-- TEXT SHOWN --
------------------------------------

Erlang cluster on Kubernetes: CertificateRequest cleanup

23 Dec 2022 17:36 kubernetes cert-manager

In this post, I showed how to use an init container to create CertificateRequest objects, which cert-manager signs, returning the certificates. A new request is created every time a pod starts. This eventually leaves a lot of stale CertificateRequest objects. We should clean those up.

I opted to use a CronJob.

Dockerfile

The Dockerfile is very similar to the init container:

FROM docker.io/alpine

# We need coreutils for a version of 'date' that can do --date '15 minutes ago'.
# We need curl and jq to access the Kubernetes API and to parse the responses.
RUN apk add --no-cache coreutils && \
    apk add --no-cache curl && \
    apk add --no-cache jq

WORKDIR /erlclu-request-cleanup
COPY erlclu-request-cleanup.sh erlclu-request-cleanup.sh

ENTRYPOINT ["/erlclu-request-cleanup/erlclu-request-cleanup.sh"]

erlclu-request-cleanup.sh

The cleanup script looks like this:

#!/bin/sh

expiry=$(date --date="${MAX_AGE_MINS} minutes ago" --utc +"%Y-%m-%dT%H:%M:%SZ")

AUTH_TOKEN="$(cat /var/run/secrets/kubernetes.io/serviceaccount/token)"
NAMESPACE="$(cat /var/run/secrets/kubernetes.io/serviceaccount/namespace)"

------------------------------------

-- PROVIDED RECORDS --

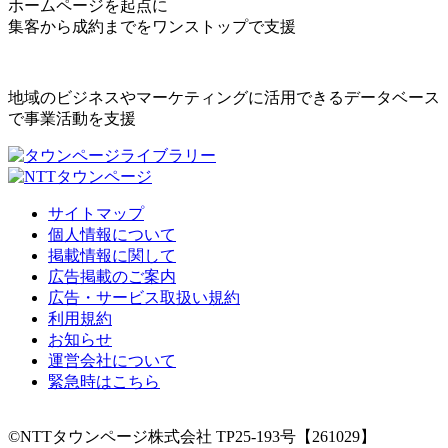
ホームページを起点に
集客から成約までをワンストップで支援
地域のビジネスやマーケティングに活用できるデータベース
で事業活動を支援
サイトマップ
個人情報について
掲載情報に関して
広告掲載のご案内
広告・サービス取扱い規約
利用規約
お知らせ
運営会社について
緊急時はこちら
©NTTタウンページ株式会社 TP25-193号【261029】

------------------------------------

-- WHAT THIS EXERCISE ASKS --
**1.** Translate this sentence from the CertificateRequest cleanup post into Spanish: "A new request is created every time a pod starts."
**2.** Carry the CertificateRequest cleanup post forward from its last line.

-- TASK-BY-TASK OUTPUTS --
**1.** Se crea una nueva solicitud cada vez que se inicia un pod.

**2.**
CA_CERT_BUNDLE=/var/run/secrets/kubernetes.io/serviceaccount/ca.crt

cert_manager_api_base_url="https://${KUBERNETES_SERVICE_HOST}:${KUBERNETES_SERVICE_PORT}/apis/cert-manager.io/v1"
certificate_requests_base_url="${cert_manager_api_base_url}/namespaces/${NAMESPACE}/certificaterequests"

certificate_requests=$(curl -s -X GET \
        --header "Accept: application/json" \
        --header "Authorization: Bearer ${AUTH_TOKEN}" \
        --cacert "${CA_CERT_BUNDLE}" \
        "${certificate_requests_base_url}?labelSelector=app=${APPLICATION_LABEL}")

expired_requests=$(echo "$certificate_requests" | \
    jq --arg expiry "$expiry" -r '.items[] | select(.metadata.creationTimestamp < $expiry) | .metadata.name')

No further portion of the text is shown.